14. Eu égard à l’ensemble de ces circonstances et au principe de précaution, le moyen tiré de ce que l’arrêté attaqué, en tant qu’il fixe un quota de prélèvement supérieur à zéro, méconnaît l’objectif d’amélioration de l’état de conservation de l’espèce, résultant des articles 2 et 7 de la directive n° 2009/147/CE du 30 novembre 2009, transposés notamment aux articles L. 425-16 et L. 425-17 du code de l’environnement, apparaît, en l’état de l’instruction, propre à créer un doute sérieux quant à sa légalité.

15. Il résulte de tout ce qui précède, sans qu’il soit besoin d’examiner les autres moyens des requêtes, que la Ligue pour la protection des oiseaux et l’association One Voice sont fondées à demander, dans la mesure susmentionnée, la suspension de l’exécution de l’arrêté litigieux.

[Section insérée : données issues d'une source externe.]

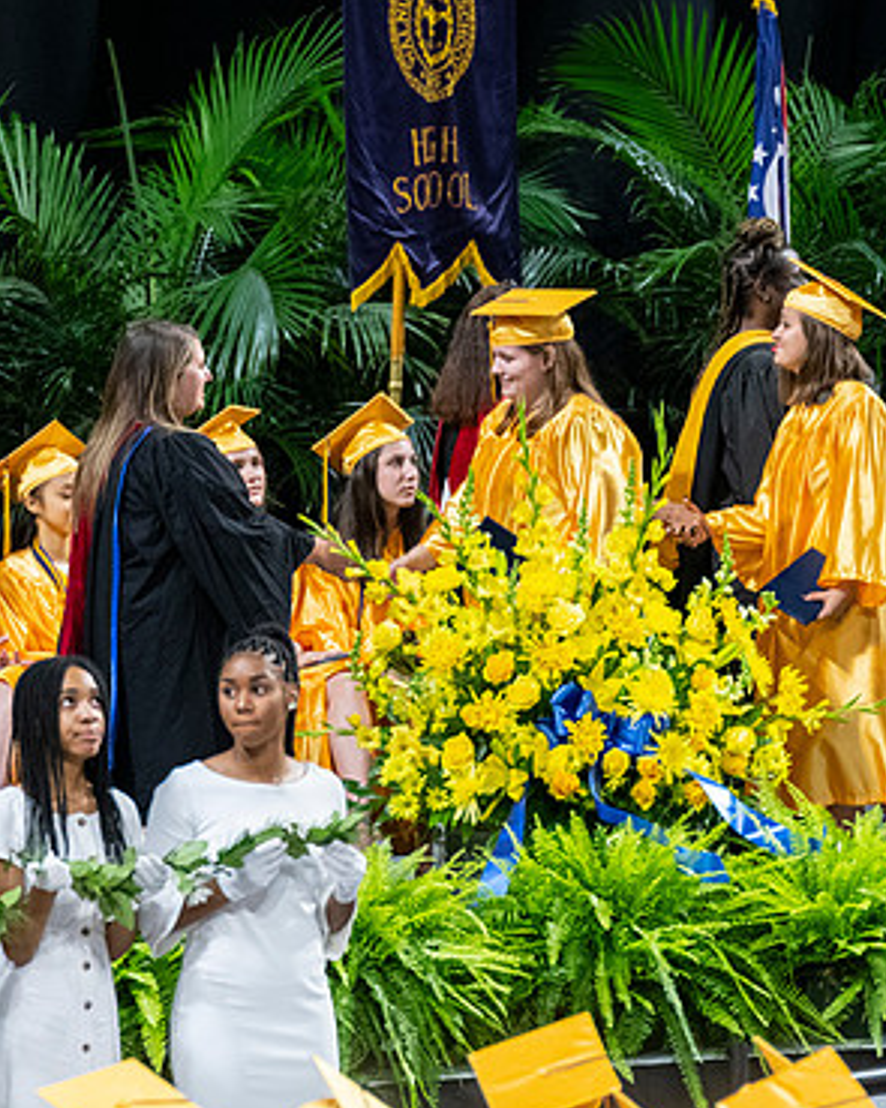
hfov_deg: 3.5
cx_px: 864
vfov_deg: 4.4
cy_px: 682
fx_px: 14494
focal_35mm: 442
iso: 2000
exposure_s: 1/200
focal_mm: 200
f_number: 4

Il y a lieu, dans les circonstances de l’espèce, de mettre à la charge de l’Etat la somme de 2 000 euros à verser à chacune des associations requérantes au titre de l’article L. 761-1 du code de justice administrative.

O R D O N N E :
——————
Article 1er : Les interventions de la Fédération nationale des chasseurs dans le cadre des requêtes n° 443482 et 443567 sont admises.
Article 2 : L’exécution de l’arrêté de la ministre de la transition écologique et solidaire du 27 août 2020 relatif à la chasse à la tourterelle des bois en France métropolitaine pendant la saison 2020-2021 est suspendue en tant que cet arrêté fixe à un nombre supérieur à zéro le total des prélèvements autorisés pour l’ensemble du territoire métropolitain.
Article 3 : L’Etat versera une somme de 2 000 euros à la Ligue pour la protection des oiseaux ainsi qu’à l’association One Voice, au titre des dispositions de l’article L. 761-1 du code de justice administrative.
Article 4 : La présente ordonnance sera notifiée à la Ligue pour la protection des oiseaux, à l’association One Voice, à la ministre de la transition écologique et à la Fédération nationale des chasseurs.